Puddles lie on the floor of the exhibition space. A seeming paradox, for how can a liquid agglomeration, caused by the weather, something which would normally adapt to the surface it falls on, ‘lie’, let alone lie in a dry enclosed space?
Since 2010, Mirja Busch has been creating such apparently realistic objects based on a photographic archive she has put together to explore the reflection, shape and colour of puddles. She thus transforms something familiar, ephemeral and basically shapeless into a fixed and exhibitable form. Once in the exhibition space, the clouds, kerbsides or brick walls reflected in a puddle lose their real referents. The puddle’s resin coating and edging counteracts the trompe‑l’œil effect, revealing its crafted nature. What remains is an abstract and formed surface.
Through their constant engagement with flat forms and surfaces, Mirja Busch’s objects are crossovers, oscillating between two and three dimensions and thus opening up unexpected illusionary spaces. The presentation of her works often involves various spatial levels, reflecting the direct exhibition context and questioning in ever new ways the actual boundaries of the sculptural objects. Thus Mirja Busch’s work poses not only the ontological question of what a sculptural object is, but also the question of when and, most importantly, how it is perceived in its specific context and how the observer relates and behaves towards it. These questions become even more relevant given the closeness her objects seek to other artistic disciplines, especially photography and painting, and even to non-artistic objects.
In her work Mirja Busch consciously draws on the heritage of Minimal Art, while simultaneously breaking away from it to arrive at her own material and formal language. In contrast to historical Minimal Art, nothing in her objects is what it pretends to be: belying their appearance, they are not made of firm industrially produced materials, but of soft materials such as cardboard, elastic fabrics and/or plastic. They are used to shape simple, often organic forms that may lie on the floor, fill up corners (o.T. (Wolke), 2009⁄2011), lean on the wall (M2 (Schwarzes Loch), 2011) or project themselves at waist height into the space with a floating effect (o.T. (Schweben), 2006).

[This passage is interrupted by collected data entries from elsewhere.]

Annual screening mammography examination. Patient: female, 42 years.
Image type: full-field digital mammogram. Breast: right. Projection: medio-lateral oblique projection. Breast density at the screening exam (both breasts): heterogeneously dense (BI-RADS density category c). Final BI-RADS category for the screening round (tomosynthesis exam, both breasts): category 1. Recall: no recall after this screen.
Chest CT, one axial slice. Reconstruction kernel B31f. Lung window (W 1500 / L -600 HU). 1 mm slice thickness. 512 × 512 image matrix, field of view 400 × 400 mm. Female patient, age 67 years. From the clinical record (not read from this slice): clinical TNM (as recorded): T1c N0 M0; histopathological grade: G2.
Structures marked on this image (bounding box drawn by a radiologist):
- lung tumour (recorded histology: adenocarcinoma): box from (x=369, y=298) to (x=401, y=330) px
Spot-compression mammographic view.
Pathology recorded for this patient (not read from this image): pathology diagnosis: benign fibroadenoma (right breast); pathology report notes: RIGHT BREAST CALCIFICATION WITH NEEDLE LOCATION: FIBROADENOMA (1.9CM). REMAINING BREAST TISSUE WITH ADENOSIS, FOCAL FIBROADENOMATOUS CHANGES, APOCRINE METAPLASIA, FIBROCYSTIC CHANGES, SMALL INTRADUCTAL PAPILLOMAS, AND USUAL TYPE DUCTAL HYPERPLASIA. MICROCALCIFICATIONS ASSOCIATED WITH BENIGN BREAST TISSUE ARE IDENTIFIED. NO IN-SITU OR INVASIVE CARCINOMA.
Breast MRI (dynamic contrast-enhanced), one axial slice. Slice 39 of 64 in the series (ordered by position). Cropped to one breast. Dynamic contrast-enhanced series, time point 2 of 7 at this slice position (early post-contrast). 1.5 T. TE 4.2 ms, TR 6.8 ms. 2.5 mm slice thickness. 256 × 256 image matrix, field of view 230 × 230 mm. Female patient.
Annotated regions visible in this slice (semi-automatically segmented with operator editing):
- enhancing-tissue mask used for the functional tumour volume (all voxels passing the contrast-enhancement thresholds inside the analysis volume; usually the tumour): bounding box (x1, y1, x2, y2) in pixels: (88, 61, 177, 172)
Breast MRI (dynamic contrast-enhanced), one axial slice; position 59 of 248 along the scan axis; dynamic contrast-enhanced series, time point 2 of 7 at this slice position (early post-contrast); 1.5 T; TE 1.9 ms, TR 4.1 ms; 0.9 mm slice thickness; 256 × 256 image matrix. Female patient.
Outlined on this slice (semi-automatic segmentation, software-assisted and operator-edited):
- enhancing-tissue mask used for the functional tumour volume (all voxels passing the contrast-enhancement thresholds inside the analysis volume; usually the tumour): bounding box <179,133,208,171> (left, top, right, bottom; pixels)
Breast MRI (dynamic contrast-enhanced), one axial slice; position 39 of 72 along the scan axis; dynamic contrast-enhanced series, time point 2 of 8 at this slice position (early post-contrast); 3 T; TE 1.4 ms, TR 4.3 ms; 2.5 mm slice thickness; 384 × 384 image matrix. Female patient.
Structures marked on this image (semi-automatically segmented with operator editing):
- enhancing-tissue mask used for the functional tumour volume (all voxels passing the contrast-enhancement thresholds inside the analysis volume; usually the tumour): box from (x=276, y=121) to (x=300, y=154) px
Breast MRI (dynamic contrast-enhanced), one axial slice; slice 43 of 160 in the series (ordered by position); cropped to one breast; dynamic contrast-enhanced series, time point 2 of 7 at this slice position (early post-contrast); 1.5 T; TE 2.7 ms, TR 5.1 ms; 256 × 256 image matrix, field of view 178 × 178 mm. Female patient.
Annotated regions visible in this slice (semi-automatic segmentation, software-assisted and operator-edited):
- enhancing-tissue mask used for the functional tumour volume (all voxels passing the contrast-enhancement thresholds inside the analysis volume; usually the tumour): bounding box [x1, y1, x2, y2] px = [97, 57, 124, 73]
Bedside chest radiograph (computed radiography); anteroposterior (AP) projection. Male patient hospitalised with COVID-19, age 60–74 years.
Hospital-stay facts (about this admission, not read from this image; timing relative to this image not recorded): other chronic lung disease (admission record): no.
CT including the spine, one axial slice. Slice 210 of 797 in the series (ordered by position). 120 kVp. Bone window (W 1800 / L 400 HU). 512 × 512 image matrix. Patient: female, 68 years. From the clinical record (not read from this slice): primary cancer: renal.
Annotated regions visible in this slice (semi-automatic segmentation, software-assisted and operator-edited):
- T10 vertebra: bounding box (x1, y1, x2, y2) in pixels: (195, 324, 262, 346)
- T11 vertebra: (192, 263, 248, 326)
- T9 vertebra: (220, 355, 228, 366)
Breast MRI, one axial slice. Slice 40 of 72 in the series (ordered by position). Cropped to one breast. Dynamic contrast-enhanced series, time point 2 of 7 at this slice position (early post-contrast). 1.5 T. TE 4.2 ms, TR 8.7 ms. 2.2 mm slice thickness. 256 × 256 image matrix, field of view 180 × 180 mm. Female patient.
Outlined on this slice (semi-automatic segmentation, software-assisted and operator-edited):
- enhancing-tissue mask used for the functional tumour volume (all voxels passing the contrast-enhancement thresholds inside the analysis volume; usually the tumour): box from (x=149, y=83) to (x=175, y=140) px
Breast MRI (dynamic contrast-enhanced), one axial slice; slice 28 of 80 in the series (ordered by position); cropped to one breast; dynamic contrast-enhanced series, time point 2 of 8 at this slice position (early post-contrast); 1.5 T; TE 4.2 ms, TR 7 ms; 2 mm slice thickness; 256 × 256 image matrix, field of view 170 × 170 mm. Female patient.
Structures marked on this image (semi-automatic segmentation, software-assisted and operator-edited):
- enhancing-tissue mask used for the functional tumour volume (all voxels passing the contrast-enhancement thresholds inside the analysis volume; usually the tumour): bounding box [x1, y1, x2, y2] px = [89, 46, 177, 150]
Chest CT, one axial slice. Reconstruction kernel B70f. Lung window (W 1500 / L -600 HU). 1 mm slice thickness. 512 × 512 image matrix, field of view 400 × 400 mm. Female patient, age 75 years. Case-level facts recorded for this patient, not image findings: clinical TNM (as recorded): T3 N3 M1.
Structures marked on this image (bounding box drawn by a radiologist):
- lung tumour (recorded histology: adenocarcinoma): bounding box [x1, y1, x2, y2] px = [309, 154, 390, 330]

Mirja Busch’s objects ‘snuggle’ into space, entering into a literally symbiotic relationship with that space, without renouncing their object status. Thus they connote references to Carl André’s floor works or to Robert Morris’ Corner and Felt Pieces and make it impossible to view them detached from their situational context. As the parenthesis in the titles of her otherwise untitled works suggest (which mostly contain references to abstract concepts and forms of existence), they embody no concretely nameable objects but rather open up a space for associative mind games.
The oval holes in the flattened work o.T. (Flächen) from 2006, which lies on the floor covered with a white swimsuit fabric, are ‘completed’ from within through the texture and colour of the floor, while their borders are simultaneously blurred towards the outside by apparent shadows. These ‘shadows’ (which are incorporated at precise spots on the surface and are made by dark cloth underlying the swimsuit cover) play with the presence or absence of external objects potentially obstructing direct light on these spots. The work thus produces an imaginary multistable figure. The holes appear as the positive side, while the white flat objects become the surrounding space. At the same time, while the shadows refer to a possible light source in the exhibition space, their placement, and the lack of correspondence with the actual lighting situation can serve as a source of confusion.
This play with confusion is taken further in the work o.T. (about space) from 2010, in which the viewer’s perspective is laid out in the construction of the object, thus allowing a technique familiar from painting to enter into this sculptural work. The flat object, hanging from a nail and slightly separated from the wall, narrows towards the top. The side facing the viewer is covered by deceptive blue-turquoise, PVC-made but realistic looking tiles, which are ‘wrongly’ cut for the corresponding ideal angle on the object. The mirrored bottom side of o.T. (about space) internalizes the exhibition context, so that, optically, the work loses volume, while extending itself through the mirroring effect into the whole exhibition space and thereby questioning its material boundaries. One might also be startled by the hanging of the work, as if it were a painting: a construction with actual tiles would be impossible due to its weight. As a result of the mirroring effect, it nevertheless seems weightless. Thus it is the perspective itself that, with a subtle ironic reference to painting, is hung here ‘on a nail’.
Apart from these objects intentionally made for the exhibition space, outdoor spaces and the displacements they involve, mediated by serial photography and video, play an increasingly central role in Mirja Busch’s artworks. With the exception of the aforementioned puddles, the main settings for these works have been Bolivia’s salt desert and the extensive snowy landscapes of the Chilean Andes. The white cube, still the standard in today’s exhibition practice, is thus displaced into the outdoor space, although its architectural boundaries dissipate in the depth of the landscape. Besides abstract elements, one encounters figures attired in coloured costumes in geometrical forms, sharply contrasting with the white background (Triangle and Cactus, 2010; Diamantes, 2009). Even when the image sequences suggest a narrative with changes in the ‘represented’ constellations, no causal connection among the figures or a reference to a context outside the images can be recognized. Due to the lack of perspective and elements of spatial orientation, any sense of proportionality among the figures, and in relation to the environment, goes missing. The real space inscribed in photographic and moving images thus shifts towards a two-dimensional plane – not very different from what occurs with the puddles. Especially in Mirja Busch’s photographs of thrown coloured fabric and its coloured shadows (o.T. (Schnee), 2009), as well as in the black-and-white compositions of abstract forms (cheer up, 2010), a strongly performative sculptural practice based on contrasts of colour and form that simultaneously remind us of pictorical compositions becomes apparent.
Mirja Busch’s works do not merely imitate familiar everyday objects through form and materials, nor do they represent familiar geometrical forms with costumes. More significantly, the different artistic media themselves begin to imitate each other’s properties and effects, thus blurring their boundaries. This boundary dissolution is facilitated by the systematic reduction of the background and/or the materials used to the colour white – normally associated with purity and emptiness. Thus, the individual objects appear not just to be detached from references to an outside, but also seem to be abstractions of themselves. At first glance, this could misleadingly prompt an assumption of a tendency towards aestheticisation, which would run contrary to the endeavours of historic Minimalism. However, on closer consideration of the objects’ material constitution and display forms, it rapidly becomes evident that they literally and figuratively play with the white cube aestheticisation effect and unveil it in a self-reflexive twist.